Vulnerability of a Cryptosystem
Vulnerability of a Cryptosystem
The vulnerability that has been discovered has a primary affect to a cryptosystem and a secondary affect to a cryptosystem. The vulnerability in question is a weakness in the MD5 algorithm that would allow for collisions in output. As a result, attackers can generate cryptographic tokens or other data that illegitimately appear to be authentic. Now the secondary affect is that the MD5 hashes may allow for certificate spoofing on a Cisco ASA system. If an attacker was able to exploit this weakness on the University’s cryptosystem, the said attacker could construct forged data in a variety of forms that will cause software using the MD5 algorithm to incorrectly identify it as trustworthy. Since the underlying vulnerability occurs in a cryptographic primitive, specific exploitation scenarios vary widely depending on the nature of the data, the attacker has the ability to spoof and how it is validated by the software.
For example, in a particularly egregious vulnerability scenario, a victim user may be mislead into supplying sensitive information to a malicious website believing that it is authentic based on an apparently valid signed SSL certificate. There is currently not a fix or solution for the weakness/vulnerability. The best that has been presented are mere suggestions to implement. There are currently only (2) suggestions, those are, 1. Do not use MD5 algorithm, Software developers, Certification Authorities, website owners, and users should avoid using the MD5 algorithm in an capacity, it should be considered cryptographically broken and unsuitable for further use. 2. Scrutinize SSL certificates signed by certificates using MD5 algorithm. Users may wish to manually analyze the properties of web site certificates that are signed by signing certificates using the MD5 algorithm. The procedures for accessing certificate details differ depending on the software in use but the signature algorithm is often identified in the “Signature algorithm”, “Certificate Signature Algorithm”, or similarly named field.
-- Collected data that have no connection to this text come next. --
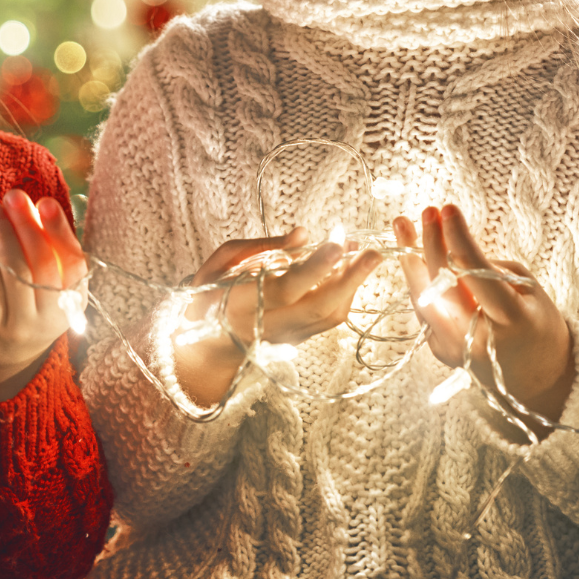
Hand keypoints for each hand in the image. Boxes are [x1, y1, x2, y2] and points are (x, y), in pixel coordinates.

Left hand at [0, 189, 84, 401]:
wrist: (6, 358)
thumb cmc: (32, 309)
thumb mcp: (52, 288)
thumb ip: (50, 252)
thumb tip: (33, 207)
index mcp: (74, 301)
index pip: (73, 263)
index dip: (61, 231)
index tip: (45, 202)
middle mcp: (51, 316)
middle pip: (41, 263)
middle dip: (26, 225)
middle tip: (14, 197)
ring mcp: (21, 324)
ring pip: (15, 272)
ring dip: (3, 235)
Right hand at [174, 227, 380, 406]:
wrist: (204, 344)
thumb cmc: (211, 291)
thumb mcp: (223, 261)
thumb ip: (262, 247)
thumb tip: (304, 234)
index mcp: (241, 303)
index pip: (285, 287)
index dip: (314, 267)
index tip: (338, 243)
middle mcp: (267, 325)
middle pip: (318, 306)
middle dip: (350, 279)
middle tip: (373, 252)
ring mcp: (286, 337)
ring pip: (329, 316)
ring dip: (353, 285)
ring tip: (365, 254)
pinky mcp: (299, 340)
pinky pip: (329, 319)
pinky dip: (345, 294)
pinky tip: (351, 270)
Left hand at [395, 204, 573, 429]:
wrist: (537, 380)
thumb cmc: (539, 327)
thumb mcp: (530, 292)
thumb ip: (491, 271)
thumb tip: (453, 247)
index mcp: (509, 321)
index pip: (474, 273)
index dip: (458, 237)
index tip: (448, 209)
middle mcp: (476, 338)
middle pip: (442, 285)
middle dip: (431, 243)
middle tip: (427, 212)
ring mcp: (453, 349)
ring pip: (423, 296)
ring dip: (411, 259)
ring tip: (403, 226)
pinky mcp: (439, 351)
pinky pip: (424, 309)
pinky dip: (419, 281)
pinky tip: (414, 254)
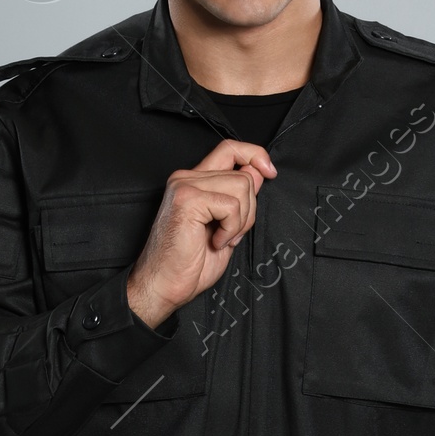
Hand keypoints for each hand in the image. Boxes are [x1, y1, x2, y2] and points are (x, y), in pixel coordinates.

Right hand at [126, 140, 276, 328]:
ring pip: (242, 186)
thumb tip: (259, 171)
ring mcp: (185, 186)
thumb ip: (239, 197)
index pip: (230, 149)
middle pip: (243, 174)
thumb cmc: (190, 264)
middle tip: (231, 234)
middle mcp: (187, 177)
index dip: (255, 154)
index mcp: (195, 181)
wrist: (164, 286)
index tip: (270, 172)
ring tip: (222, 238)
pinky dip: (231, 228)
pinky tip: (215, 242)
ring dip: (241, 220)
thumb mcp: (226, 226)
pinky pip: (231, 206)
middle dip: (249, 209)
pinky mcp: (188, 200)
Users of systems with the OpenSSL command line utility can view certificate properties using “openssl x509 -text” or a similar utility. Certificates listed as md5RSA or similar are affected. Such certificates that include strange or suspicious fields or other anomalies may be fraudulent since there are no reliable signs of tampering it must be noted that this workaround is error-prone and impractical for most users. For the secondary affect, Cisco announced that the hashing algorithm used in the digital certificates on the Cisco ASA cannot be changed; however, the ASA is unlikely to be affected by the attacks described in this research due to the way certificates are generated on the device. Also the Cisco IOS CA may be vulnerable to the attack described in this research when configured to utilize MD5 hashes in endpoint certificates, this is by default. The research that Cisco has mentioned for the weakness/vulnerability can be found here: http://tools.cisco.com/security/center/viewAlert.x?alertId=17341, listed below are (2) fixes that Cisco will be releasing for the Cisco ASA and the Cisco IOS CA.
While Cisco does recognize the weakness/vulnerability in the MD5 algorithm, it plans to alter the signature algorithm used in digital certificates and modify the methods utilized in creation of CA and endpoint certificates. They will address this in Cisco Bug ID: CSCsw88068. For the Cisco IOS CA, it has been announced that the device can be reconfigured to utilize a more secure hashing algorithm. Cisco plans to address this in the Cisco Bug ID: CSCsw90626 . When dealing with this type of weakness/vulnerability it will not be easy to replace the cryptosystem. Since all cryptosystems use MD5 algorithm by default, if the system were to be replaced with a different one, the new system would still be using MD5 until it was reconfigured to use a more secure setting and there is no guarantee that the new system would have that ability. Also, even with replacing the system, each signing certification would need to be manually inspected to make sure that is it not infected and there is still a high risk that some may get through.